Sunday, July 13, 2014

the last book I ever read (Martin Van Buren by Ted Widmer, excerpt five)

from Martin Van Buren: The American Presidents Series by Ted Widmer:

One problem, of course, dominated all the others, and it too was brought uncomfortably into the sunlight by the Panic of 1837. Slavery was anything but a tiny defect. It was the most glaringly undemocratic idea in our history, so powerful that we are still wrestling with its legacy in the twenty-first century. But until Van Buren’s administration, it was largely as a matter of public discourse. To be sure, it existed, and Americans knew of it. But it was not generally an issue in political campaigns or newspaper headlines or speeches on the floor of Congress. After the founders failed to resolve the slavery question, predicting that it would disappear naturally over time, it hardened into an impasse, with the South generally prevailing in its desire not to discuss the matter. All that was about to change.

To visit the United States in the 1830s, as many foreign travelers did, was to see two Americas. North of the Mason-Dixon Line, visitors could marvel at all the signs of an aggressively entrepreneurial culture, wheezing and humming in the open air of the bustling nineteenth century. There were railroads, newspapers, cheap books, factories, and a culture of connectedness not too different from what the world feels now in the so-called age of globalization. Business depended on information and speed; all three depended on the railroad—the literal engine of capitalism.

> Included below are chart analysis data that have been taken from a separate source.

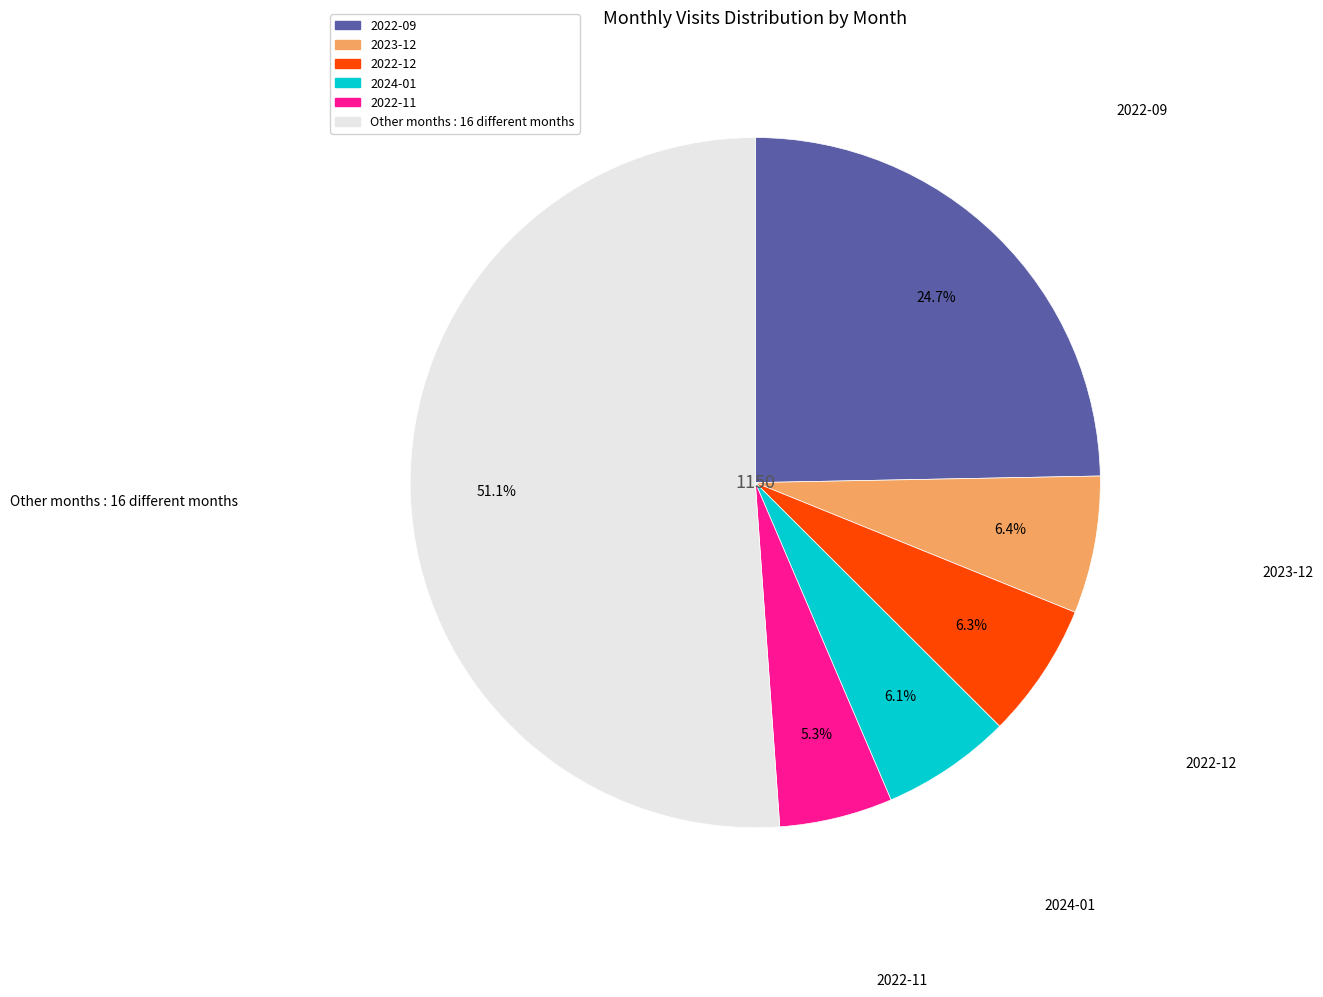

Is there any slice that represents more than half of the pie?

Yes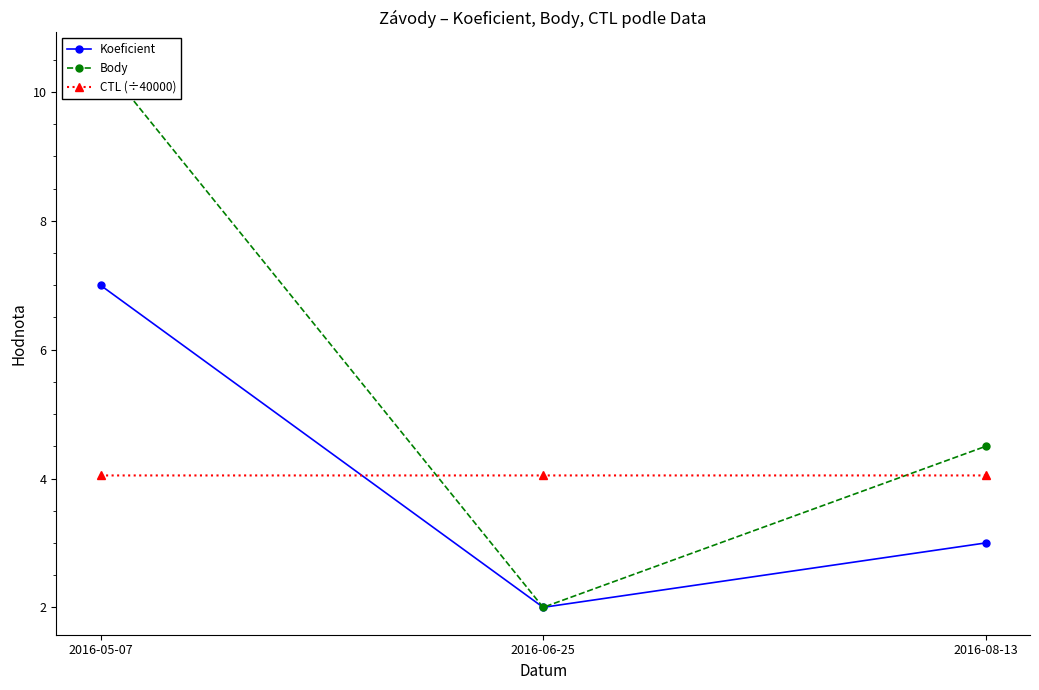

What is the difference between the maximum and minimum values in the Body series?

8.5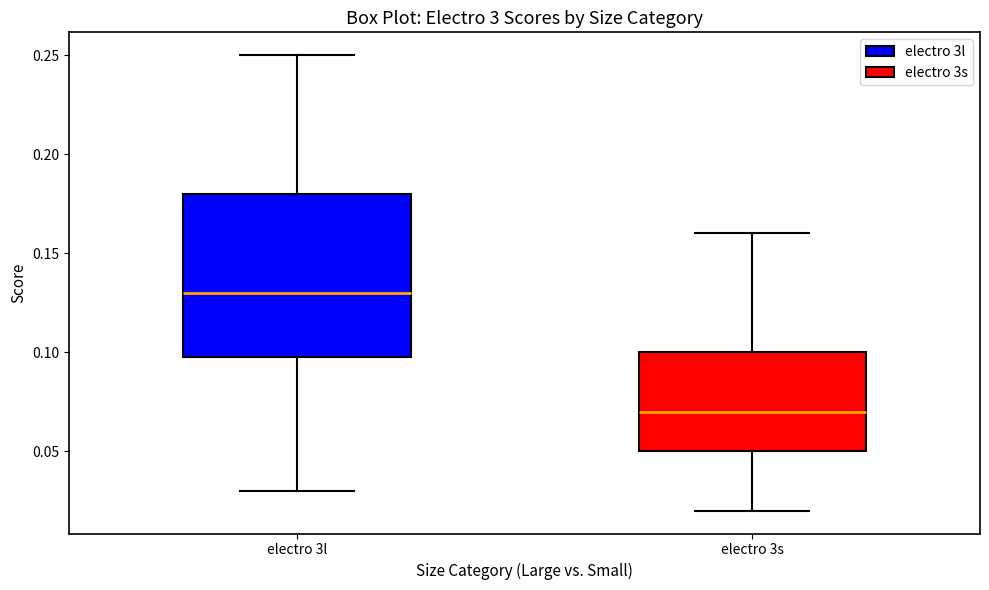

Reading left to right, read every box against the y-axis: the position of its median line, the range the box covers, and the ends of its whiskers. The values are not printed on the chart, so give them approximately, as read against the axis.

electro 3l: median 0.13, box 0.10 to 0.18, whiskers 0.03 to 0.25
electro 3s: median 0.07, box 0.05 to 0.10, whiskers 0.02 to 0.16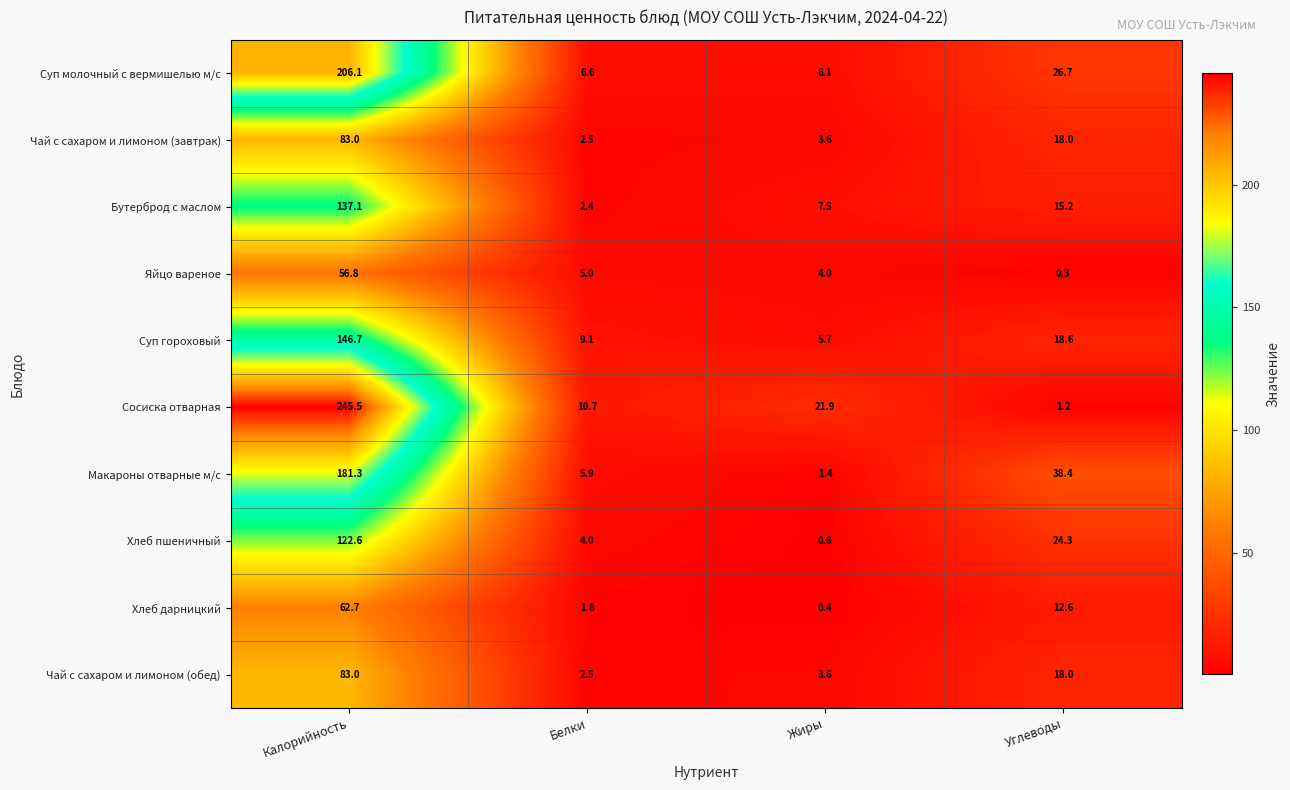

Between Калорийность and Жиры, which series saw the biggest shift?

Сосиска отварная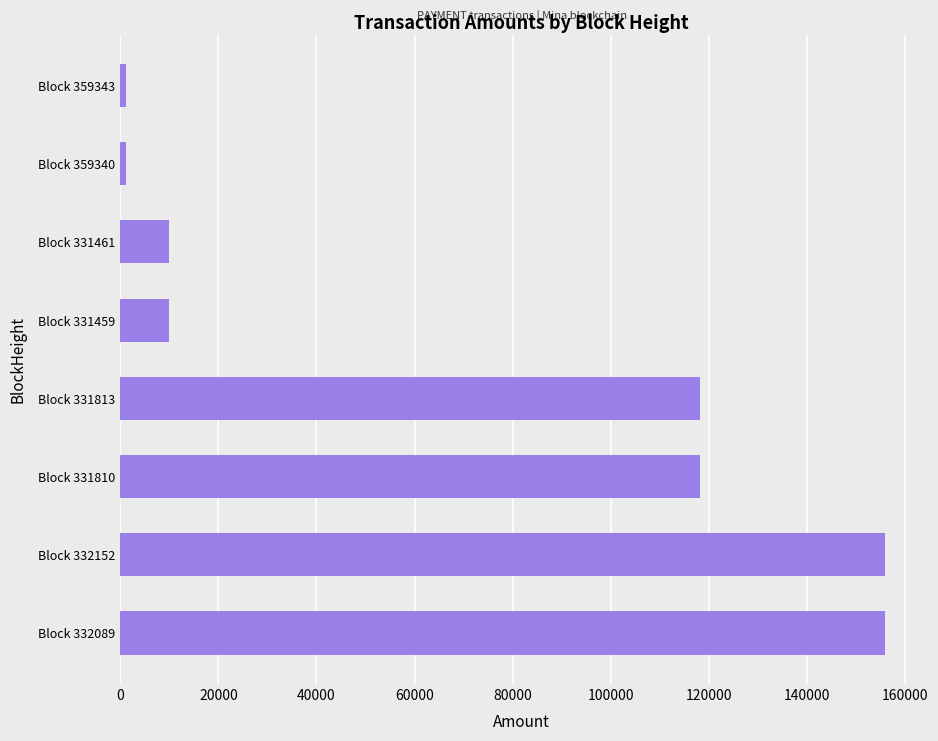

The chart shows a value of 257313.2 at Block 332152. True or false?

False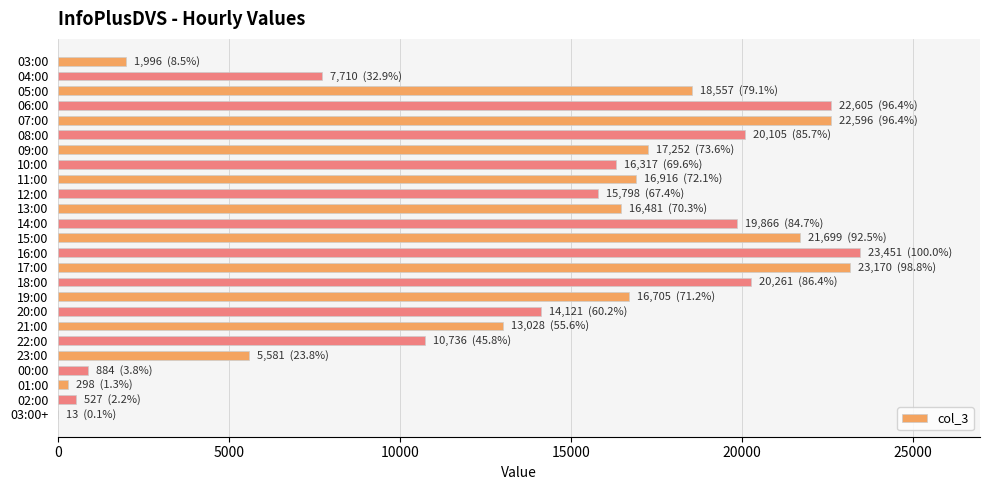

What is the change in value from 03:00 to 12:00?

+13802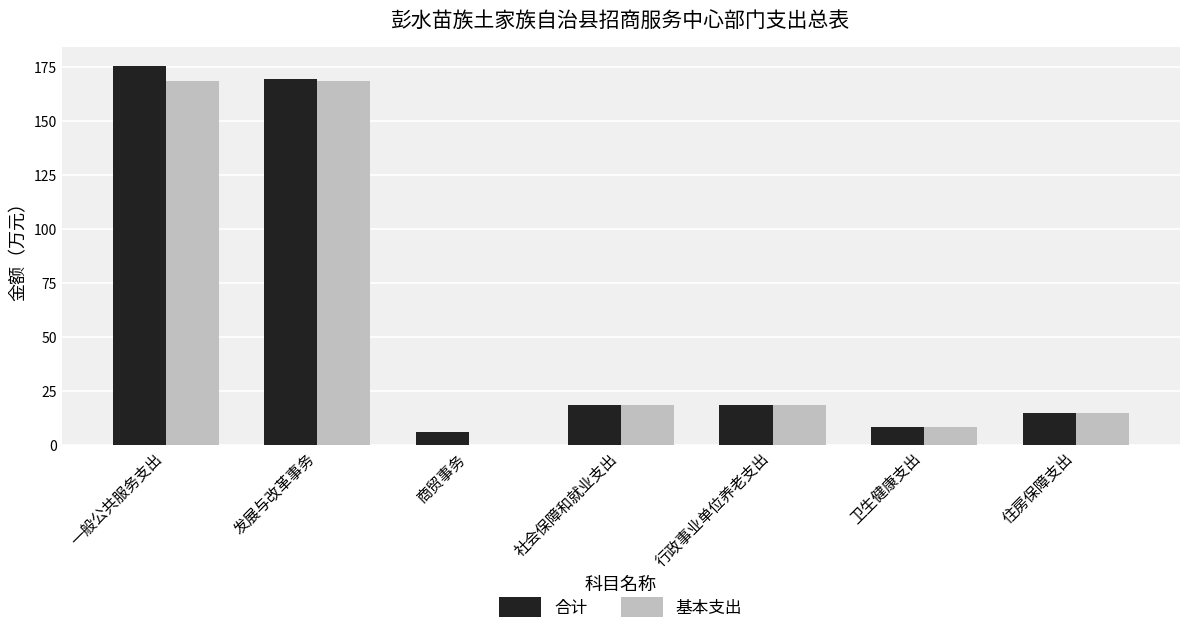

True or false: 合计 has a value of 110.0 at 一般公共服务支出.

False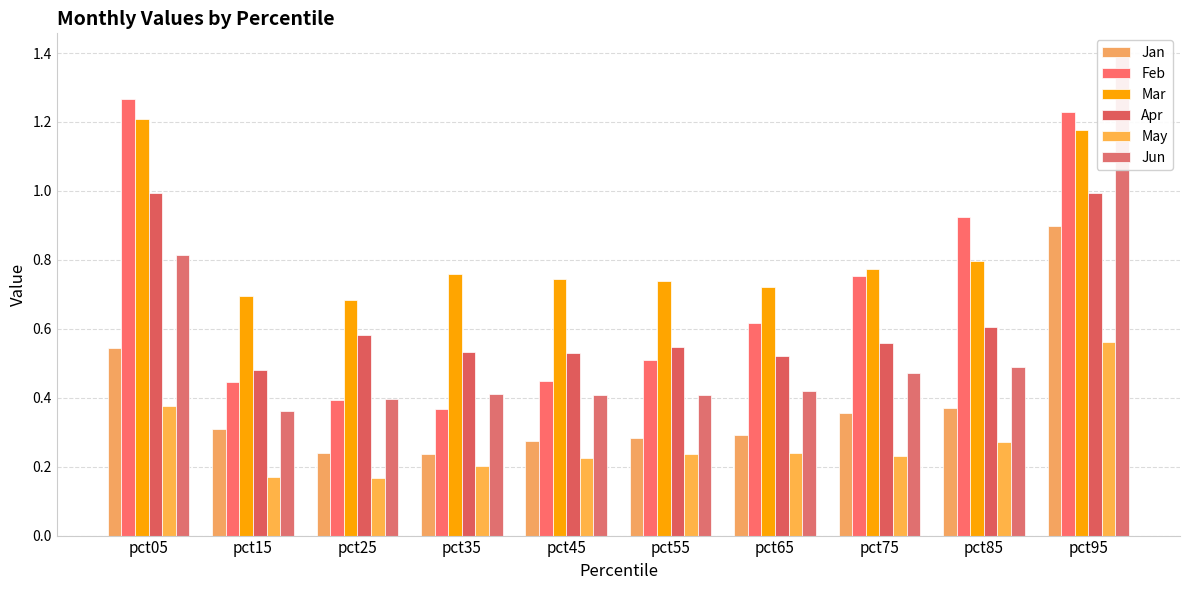

What value does the Mar series have at pct35?

0.8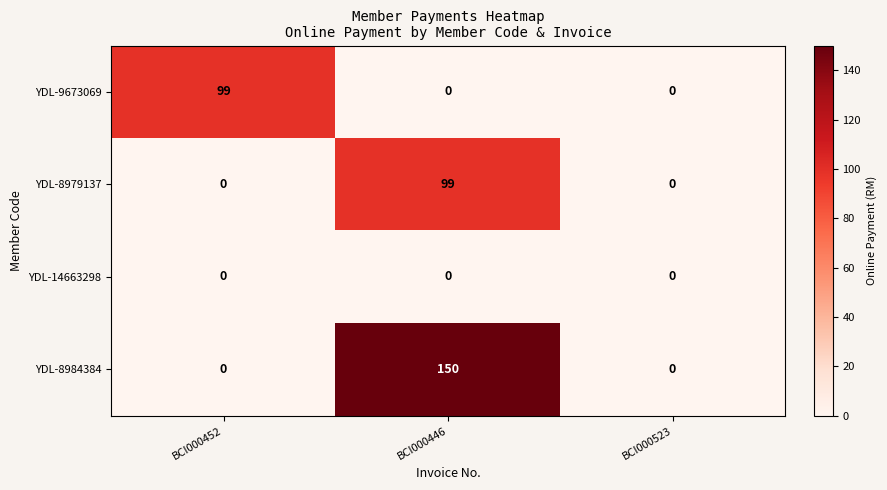

How many YDL-8984384 values are between 0 and 150?

3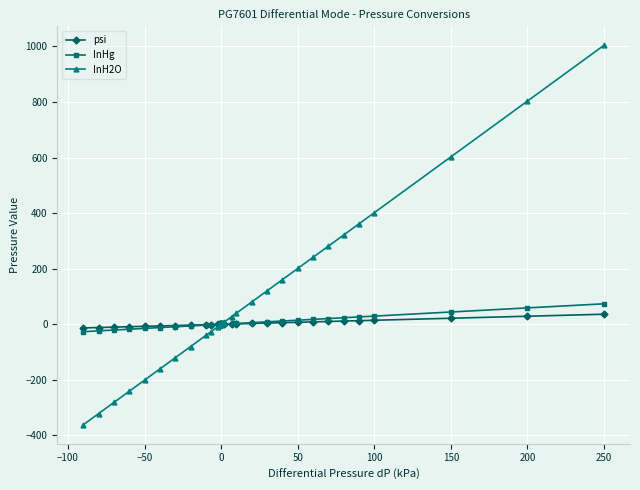

Which series has the largest total across all categories?

InH2O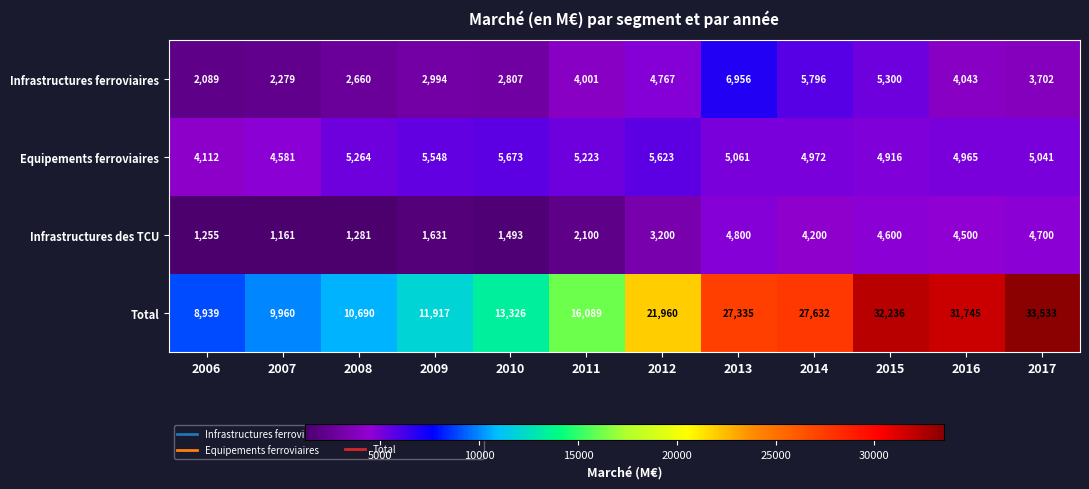

Is it true that Infrastructures ferroviaires equals 2660 at 2008?

True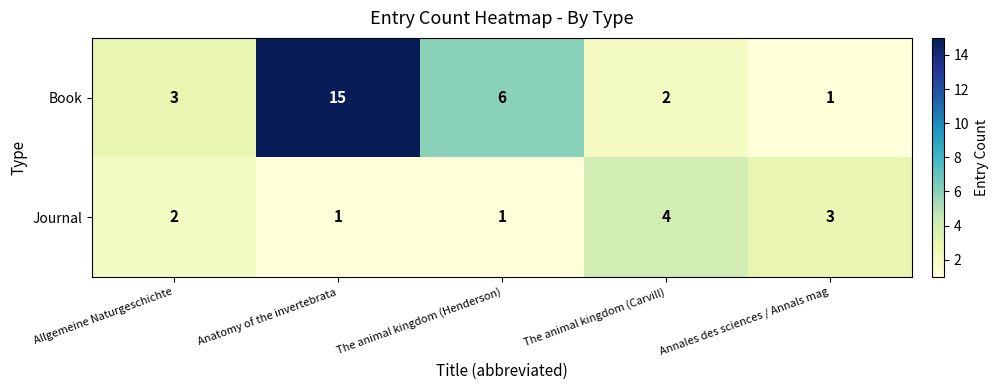

Reading left to right, transcribe all the data shown in this chart.

Book: Allgemeine Naturgeschichte=3	Anatomy of the invertebrata=15	The animal kingdom (Henderson)=6	The animal kingdom (Carvill)=2	Annales des sciences / Annals mag=1
Journal: Allgemeine Naturgeschichte=2	Anatomy of the invertebrata=1	The animal kingdom (Henderson)=1	The animal kingdom (Carvill)=4	Annales des sciences / Annals mag=3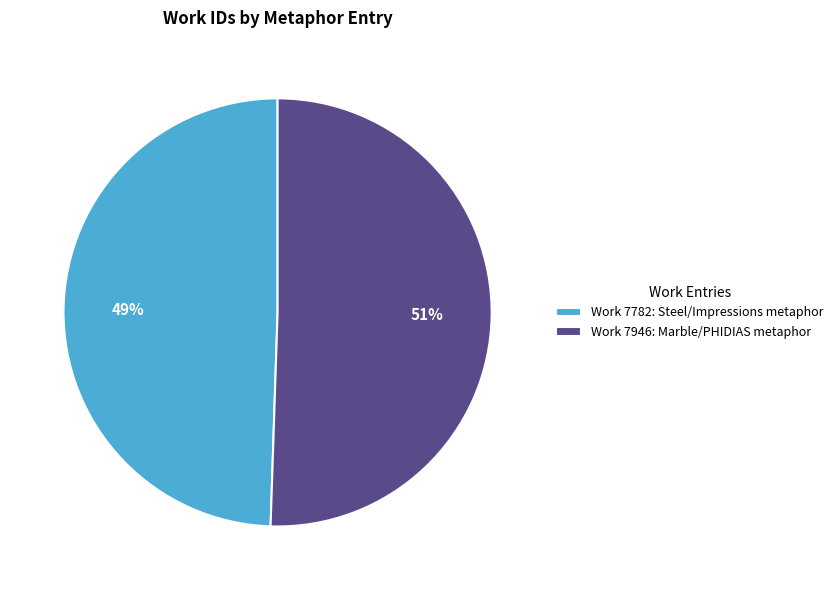

Is there any slice that represents more than half of the pie?

Yes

But if that same traveler peered across the invisible boundary separating North and South, he would see a very different world. Instead of machinery, human beings generated the power needed for the local economy to function. Instead of increasing openness and information, a small population of privileged landowners controlled all access to news and political power. Instead of democracy, feudalism prevailed—a feudalism based on race hatred. Visitors noticed, and Americans, always sensitive to foreign opinion, began to ask themselves what kind of country they aspired to be. And so, for this and other reasons, slavery came out from the shadows and into the daylight of American politics.